The Richard DeShantz Restaurant Group’s highly anticipated Japanese hand roll and gin bar at 208 6th Street opens Downtown on April 6 and is a feast for the eyes as well as the palate.
A lot of thought and detail went into the concept, which has been in development since 2016.
The small space has seating for 28 at five tables and a long bar. You can snag a two-hour spot through their online reservation system (there is no phone at gi-jin). Hours are 5 to 10 p.m. Tuesday through Thursday and 5 to 11 p.m. Friday and Saturday.
Upon arrival, a team member will take you to your seat and explain the menu, which boasts starters like miso soup and edamame and at least a dozen different hand roll and sashimi options.
Chefs Michael Taylor, Ryan Hart and Alex Melon will serve cold plates, including poke with ahi tuna, smashed avocado, seaweed, serrano pepper and yuzu foam. Warm plates range from spicy rice cakes to New York Strip. The menu, which will change based on the season and the availability of fresh ingredients, also includes a variety of Japanese gin, whiskey and sake curated by John Wabeck, a wine and spirits expert.
You can’t get takeout from gi-jin (at least not yet). DeShantz and his team are focused on the in-person dining experience.

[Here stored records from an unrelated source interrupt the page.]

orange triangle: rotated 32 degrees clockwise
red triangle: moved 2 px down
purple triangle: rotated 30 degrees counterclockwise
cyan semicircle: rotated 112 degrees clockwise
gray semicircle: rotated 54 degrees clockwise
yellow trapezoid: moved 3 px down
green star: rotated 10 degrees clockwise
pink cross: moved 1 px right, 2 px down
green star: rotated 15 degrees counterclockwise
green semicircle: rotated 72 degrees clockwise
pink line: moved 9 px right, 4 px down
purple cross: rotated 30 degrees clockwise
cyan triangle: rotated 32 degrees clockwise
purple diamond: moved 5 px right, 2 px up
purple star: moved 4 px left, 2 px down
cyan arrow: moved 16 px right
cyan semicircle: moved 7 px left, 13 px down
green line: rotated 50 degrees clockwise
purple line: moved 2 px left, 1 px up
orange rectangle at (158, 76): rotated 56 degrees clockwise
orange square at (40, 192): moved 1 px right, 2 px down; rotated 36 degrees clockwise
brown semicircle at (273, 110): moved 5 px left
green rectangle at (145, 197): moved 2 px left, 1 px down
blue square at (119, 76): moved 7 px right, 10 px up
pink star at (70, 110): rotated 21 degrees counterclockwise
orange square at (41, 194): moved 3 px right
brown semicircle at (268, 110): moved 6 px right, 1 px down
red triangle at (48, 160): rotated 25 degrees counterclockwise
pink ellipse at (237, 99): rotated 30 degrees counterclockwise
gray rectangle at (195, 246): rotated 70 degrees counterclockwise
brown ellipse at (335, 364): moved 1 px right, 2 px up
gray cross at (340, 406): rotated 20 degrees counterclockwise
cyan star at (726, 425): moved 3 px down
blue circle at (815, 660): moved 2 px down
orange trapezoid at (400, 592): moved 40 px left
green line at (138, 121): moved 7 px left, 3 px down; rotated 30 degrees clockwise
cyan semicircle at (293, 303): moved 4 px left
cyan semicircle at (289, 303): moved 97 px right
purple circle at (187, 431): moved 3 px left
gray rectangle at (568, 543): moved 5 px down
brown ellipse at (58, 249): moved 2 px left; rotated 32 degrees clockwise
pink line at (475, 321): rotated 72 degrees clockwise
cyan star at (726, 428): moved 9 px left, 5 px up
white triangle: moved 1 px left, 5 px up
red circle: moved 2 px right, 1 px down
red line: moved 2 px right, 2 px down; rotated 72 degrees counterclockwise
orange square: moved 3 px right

Whether you arrive in jeans or something formal, you’ll feel comfortable in the relaxed restaurant, which boasts a dragon mural by artist Jeremy Raymer and a back wall that looks like a forest.
There are currently three DeShantz eateries that are open: Poulet Bleu, Coop de Ville and täkō. Butcher and the Rye, Meat & Potatoes and Fish nor Fowl will open later this year, as will a second täkō location in East Liberty’s Bakery Square development.
Casey Henderlong, director of events and public relations for the Richard DeShantz Restaurant Group, says they don’t want to rush into opening all of the hot spots, which each have their own unique vibe.
“A big problem facing the restaurant industry is trying to find staff, from front-of-the-house to culinary teams,” Henderlong says. “We don’t want to compromise the guest experience.”